Time flies, and even more so when you are having fun. I actually got to celebrate my 49th birthday in Berlin. Usually this time of the year I’m in Sweden with my family, and it was a bit emotional to not be spending the day with them. On the other hand my friends here made me feel appreciated and loved. I’m ready for my last year in my forties.
I can’t believe I’m turning 50 next year. I don’t so much mind getting older, but I can’t understand what that number has to do with me! 😀
Besides celebrating my birthday I have now heard back from my friend, who has been reading the beginning of the first draft of my book, and she liked it!
She of course saw that it needed some more work, but she found the storytelling unique, even though she doesn’t know my genre that well. Apparently the prologue was intriguing, and it feels good to hear that, but now I have to live up to it.
Will I manage to make the story go all the way?
Not A Word
Since the feedback I haven’t written a word.

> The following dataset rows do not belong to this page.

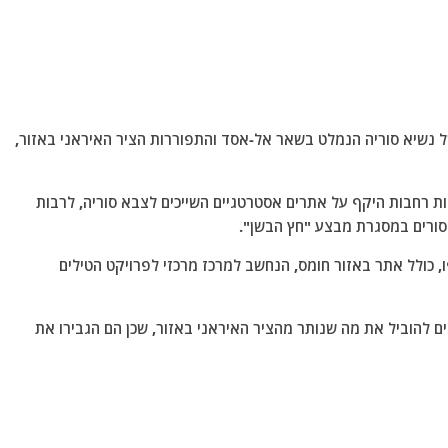
 נשיא סוריה הנמלט בשאר אל-אסד והתפוררות הציר האיראני באזור,
ת רחבות היקף על אתרים אסטרטגיים השייכים לצבא סוריה, לרבות
הסורים במסגרת מבצע "חץ הבשן".
ו, כולל אתר באזור חומס, הנחשב למרכז מרכזי לפרויקט הטילים
ים להוביל את מה שנותר מהציר האיראני באזור, שכן הם הגבירו את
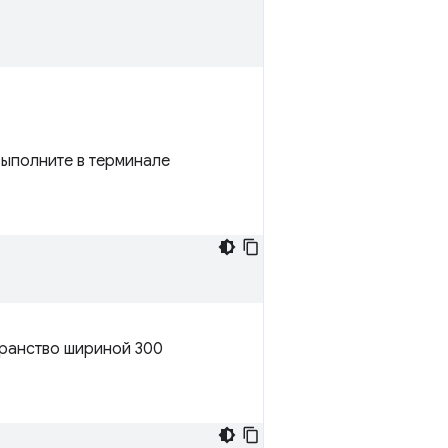
выполните в терминале
транство шириной 300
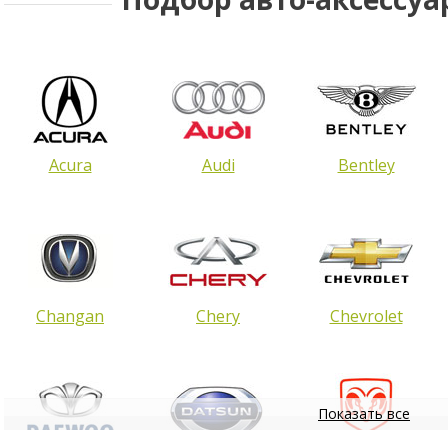
Acura
Audi
Bentley
Changan
Chery
Chevrolet
Показать все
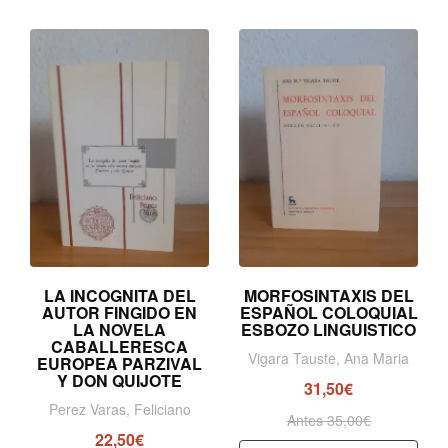
LA INCOGNITA DEL
MORFOSINTAXIS DEL
AUTOR FINGIDO EN
ESPAÑOL COLOQUIAL
LA NOVELA
ESBOZO LINGUISTICO
CABALLERESCA
Vigara Tauste, Ana Maria
EUROPEA PARZIVAL
Y DON QUIJOTE
31,50€
Perez Varas, Feliciano
Antes 35,00€
22,50€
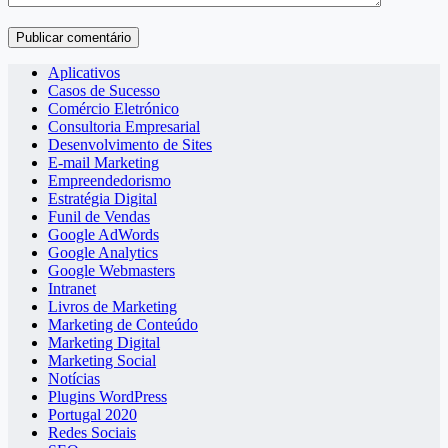
Publicar comentário
Aplicativos
Casos de Sucesso
Comércio Eletrónico
Consultoria Empresarial
Desenvolvimento de Sites
E-mail Marketing
Empreendedorismo
Estratégia Digital
Funil de Vendas
Google AdWords
Google Analytics
Google Webmasters
Intranet
Livros de Marketing
Marketing de Conteúdo
Marketing Digital
Marketing Social
Notícias
Plugins WordPress
Portugal 2020
Redes Sociais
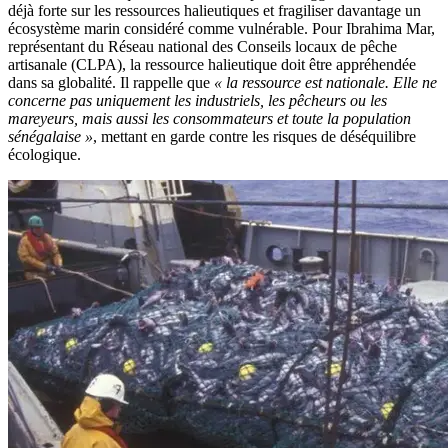
déjà forte sur les ressources halieutiques et fragiliser davantage un
écosystème marin considéré comme vulnérable. Pour Ibrahima Mar,
représentant du Réseau national des Conseils locaux de pêche
artisanale (CLPA), la ressource halieutique doit être appréhendée
dans sa globalité. Il rappelle que
« la ressource est nationale. Elle ne
concerne pas uniquement les industriels, les pêcheurs ou les
mareyeurs, mais aussi les consommateurs et toute la population
sénégalaise »
, mettant en garde contre les risques de déséquilibre
écologique.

I haven’t felt like writing at all. Not because of the feedback, but right now I am tired. Not as in ”sleepy tired”, but as in ”action tired”. My body is in vacation mode. I don’t want to do anything at all. This text should have been posted on July 8th. Now, 14 days later, I managed to finish it.
It’s the job thing that is draining me too. This constant pressure to apply for jobs I feel in my heart I don’t want, and the constant negative replies that follow. To be honest I have applied to jobs that interested me too, but the reply was the same. No. No. No. It wares me out.
I’m counting the days until I get to go to Sweden, to my family. I miss them.